According to a similar study posted in the Journal of Animal Physiology and Animal Nutrition (Identification of undeclared sources of animal origin in canine dry foods used in dietary elimination trials), scientists didn’t actually know for certain why cross contamination is happening, but said it could be any number of factors including inadequate cleaning of the production line and the improper storage and/or transportation of the raw materials. They did go on to recommend manufacturers conduct a thorough analysis on each batch of food to guarantee no other undeclared animal sources are present.

Pet owners seem to grow more and more interested in these allergy diets sold through retail pet stores because of price and convenience.

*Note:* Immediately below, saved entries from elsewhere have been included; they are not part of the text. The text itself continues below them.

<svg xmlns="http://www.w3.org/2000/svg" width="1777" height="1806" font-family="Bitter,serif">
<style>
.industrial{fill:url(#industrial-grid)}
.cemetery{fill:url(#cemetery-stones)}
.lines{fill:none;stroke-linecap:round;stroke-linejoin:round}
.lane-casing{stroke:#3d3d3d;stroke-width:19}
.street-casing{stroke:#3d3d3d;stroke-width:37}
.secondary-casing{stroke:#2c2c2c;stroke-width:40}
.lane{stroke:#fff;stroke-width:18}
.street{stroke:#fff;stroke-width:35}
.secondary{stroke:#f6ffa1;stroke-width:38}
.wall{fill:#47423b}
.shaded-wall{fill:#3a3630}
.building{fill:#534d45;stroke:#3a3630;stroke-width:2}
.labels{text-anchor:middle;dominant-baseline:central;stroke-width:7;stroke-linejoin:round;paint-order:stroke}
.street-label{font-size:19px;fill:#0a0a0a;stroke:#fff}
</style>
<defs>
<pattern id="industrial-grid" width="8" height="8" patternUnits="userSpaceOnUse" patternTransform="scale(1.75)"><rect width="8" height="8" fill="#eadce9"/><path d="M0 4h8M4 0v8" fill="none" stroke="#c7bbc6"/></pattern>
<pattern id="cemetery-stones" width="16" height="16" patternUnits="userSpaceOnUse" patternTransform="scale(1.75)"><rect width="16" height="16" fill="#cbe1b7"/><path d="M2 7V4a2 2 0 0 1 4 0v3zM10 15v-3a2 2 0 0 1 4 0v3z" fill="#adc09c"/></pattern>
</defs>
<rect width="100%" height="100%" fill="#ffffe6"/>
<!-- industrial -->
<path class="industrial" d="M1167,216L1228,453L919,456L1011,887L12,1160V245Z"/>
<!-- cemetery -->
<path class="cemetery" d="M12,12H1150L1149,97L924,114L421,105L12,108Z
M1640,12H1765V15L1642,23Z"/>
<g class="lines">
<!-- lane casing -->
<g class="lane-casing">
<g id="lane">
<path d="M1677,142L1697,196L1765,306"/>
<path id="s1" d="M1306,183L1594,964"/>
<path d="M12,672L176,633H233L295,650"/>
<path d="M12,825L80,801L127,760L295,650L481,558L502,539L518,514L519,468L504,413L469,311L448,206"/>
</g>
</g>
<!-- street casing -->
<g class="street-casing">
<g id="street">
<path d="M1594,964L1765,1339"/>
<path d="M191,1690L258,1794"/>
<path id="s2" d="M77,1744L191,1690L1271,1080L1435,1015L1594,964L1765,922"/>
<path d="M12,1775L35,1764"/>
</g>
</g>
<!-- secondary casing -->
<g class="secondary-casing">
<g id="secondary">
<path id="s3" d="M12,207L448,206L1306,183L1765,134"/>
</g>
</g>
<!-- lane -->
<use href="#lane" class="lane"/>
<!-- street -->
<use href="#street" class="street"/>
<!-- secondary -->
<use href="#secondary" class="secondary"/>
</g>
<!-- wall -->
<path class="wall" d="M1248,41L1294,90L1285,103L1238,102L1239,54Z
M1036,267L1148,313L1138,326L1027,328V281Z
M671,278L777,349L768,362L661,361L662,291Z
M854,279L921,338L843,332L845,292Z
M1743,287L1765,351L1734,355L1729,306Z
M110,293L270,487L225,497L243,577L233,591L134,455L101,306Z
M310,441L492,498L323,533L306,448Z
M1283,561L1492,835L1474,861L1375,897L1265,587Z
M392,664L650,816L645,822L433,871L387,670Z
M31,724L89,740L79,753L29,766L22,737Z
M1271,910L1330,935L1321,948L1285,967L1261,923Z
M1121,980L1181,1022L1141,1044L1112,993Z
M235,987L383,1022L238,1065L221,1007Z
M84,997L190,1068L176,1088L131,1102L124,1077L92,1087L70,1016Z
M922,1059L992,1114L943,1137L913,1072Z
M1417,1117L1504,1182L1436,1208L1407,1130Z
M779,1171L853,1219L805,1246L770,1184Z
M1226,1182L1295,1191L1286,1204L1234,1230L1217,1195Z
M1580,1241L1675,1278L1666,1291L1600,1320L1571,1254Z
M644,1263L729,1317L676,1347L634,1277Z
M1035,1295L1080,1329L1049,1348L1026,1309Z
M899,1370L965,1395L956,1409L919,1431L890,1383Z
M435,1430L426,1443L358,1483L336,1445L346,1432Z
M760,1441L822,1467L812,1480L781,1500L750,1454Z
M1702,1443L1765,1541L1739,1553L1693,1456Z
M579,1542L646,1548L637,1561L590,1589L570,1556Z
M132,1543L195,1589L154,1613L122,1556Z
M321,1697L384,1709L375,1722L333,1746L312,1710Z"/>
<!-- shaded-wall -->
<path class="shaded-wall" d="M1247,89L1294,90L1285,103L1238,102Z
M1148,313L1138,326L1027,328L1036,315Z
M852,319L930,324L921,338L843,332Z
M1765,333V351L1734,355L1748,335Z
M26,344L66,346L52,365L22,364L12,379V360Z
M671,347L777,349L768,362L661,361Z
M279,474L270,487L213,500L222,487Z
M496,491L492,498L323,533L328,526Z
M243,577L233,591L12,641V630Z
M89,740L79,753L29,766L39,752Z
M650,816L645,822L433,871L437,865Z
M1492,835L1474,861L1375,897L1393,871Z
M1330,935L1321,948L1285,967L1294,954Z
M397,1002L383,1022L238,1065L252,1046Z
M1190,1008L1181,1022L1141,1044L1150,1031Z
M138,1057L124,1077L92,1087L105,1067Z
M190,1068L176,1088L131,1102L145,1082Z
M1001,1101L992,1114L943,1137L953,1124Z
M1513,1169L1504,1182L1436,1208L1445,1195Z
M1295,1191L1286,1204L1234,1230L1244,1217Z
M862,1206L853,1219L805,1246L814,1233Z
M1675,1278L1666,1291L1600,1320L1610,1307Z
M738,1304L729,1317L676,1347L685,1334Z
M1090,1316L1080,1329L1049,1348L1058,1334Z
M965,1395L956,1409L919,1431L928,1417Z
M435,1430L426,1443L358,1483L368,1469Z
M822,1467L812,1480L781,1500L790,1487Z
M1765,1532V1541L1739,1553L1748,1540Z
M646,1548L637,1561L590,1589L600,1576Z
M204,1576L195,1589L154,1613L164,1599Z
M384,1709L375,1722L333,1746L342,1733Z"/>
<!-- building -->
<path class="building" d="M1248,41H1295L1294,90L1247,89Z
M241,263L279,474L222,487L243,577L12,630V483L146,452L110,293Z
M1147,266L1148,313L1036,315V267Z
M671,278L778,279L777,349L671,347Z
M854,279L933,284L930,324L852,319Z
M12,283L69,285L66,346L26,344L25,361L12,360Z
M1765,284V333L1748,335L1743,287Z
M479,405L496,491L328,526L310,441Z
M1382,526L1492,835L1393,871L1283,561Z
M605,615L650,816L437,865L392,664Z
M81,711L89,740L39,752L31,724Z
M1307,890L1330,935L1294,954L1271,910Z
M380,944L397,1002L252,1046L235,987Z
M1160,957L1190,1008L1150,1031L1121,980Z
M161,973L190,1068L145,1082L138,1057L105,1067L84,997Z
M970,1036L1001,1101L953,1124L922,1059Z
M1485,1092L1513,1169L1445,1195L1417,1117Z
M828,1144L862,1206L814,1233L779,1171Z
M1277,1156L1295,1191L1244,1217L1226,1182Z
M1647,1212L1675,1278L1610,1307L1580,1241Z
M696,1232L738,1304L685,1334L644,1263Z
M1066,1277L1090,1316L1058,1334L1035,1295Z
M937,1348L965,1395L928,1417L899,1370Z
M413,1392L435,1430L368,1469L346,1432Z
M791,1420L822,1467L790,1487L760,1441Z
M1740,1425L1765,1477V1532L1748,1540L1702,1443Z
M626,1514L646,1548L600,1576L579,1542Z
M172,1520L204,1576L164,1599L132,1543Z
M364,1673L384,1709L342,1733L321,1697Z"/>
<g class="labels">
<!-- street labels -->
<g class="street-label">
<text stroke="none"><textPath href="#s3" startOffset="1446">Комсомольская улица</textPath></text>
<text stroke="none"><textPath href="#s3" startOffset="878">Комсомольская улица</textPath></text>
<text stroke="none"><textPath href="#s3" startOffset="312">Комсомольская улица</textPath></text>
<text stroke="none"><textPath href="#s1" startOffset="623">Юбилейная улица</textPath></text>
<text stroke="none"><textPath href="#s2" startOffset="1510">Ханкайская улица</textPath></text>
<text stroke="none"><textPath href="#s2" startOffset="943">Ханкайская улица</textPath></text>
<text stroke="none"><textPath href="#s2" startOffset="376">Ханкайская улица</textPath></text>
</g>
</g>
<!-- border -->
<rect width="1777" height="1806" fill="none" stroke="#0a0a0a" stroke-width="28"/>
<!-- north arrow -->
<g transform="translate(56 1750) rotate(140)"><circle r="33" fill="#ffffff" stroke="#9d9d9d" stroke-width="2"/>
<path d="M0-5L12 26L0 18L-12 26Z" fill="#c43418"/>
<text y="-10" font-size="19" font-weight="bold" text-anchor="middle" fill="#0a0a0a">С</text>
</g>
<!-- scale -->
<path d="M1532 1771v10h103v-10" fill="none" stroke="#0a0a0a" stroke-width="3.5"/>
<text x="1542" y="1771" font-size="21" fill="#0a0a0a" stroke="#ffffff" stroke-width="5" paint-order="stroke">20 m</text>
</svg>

But now you know that if you seem to be relentlessly spinning your wheels and getting nowhere, it could very well be because your dog’s chicken-free food actually has just a wee bit of chicken in it.

So Now What? Do You Give Up?

It’s not all doom and gloom, folks. Even though those scientists found that ten of the twelve bags tested didn’t reliably contain what the label said they did, they did say that pet owners could consider feeding home prepared diets or finding a reputable manufacturer that uses the highest quality controls, monitoring, and assurances possible.

Home prepared diets? Awesome! Unless you plan on feeding your dog turducken, when you pick up a piece of chicken, beef or even emu for your dog, you pretty much know what it is and where it’s been; no surprises! You could trust the pet food companies to do that for you, but if you really want to know what your dog is eating, you might want to steer clear of those allergy foods!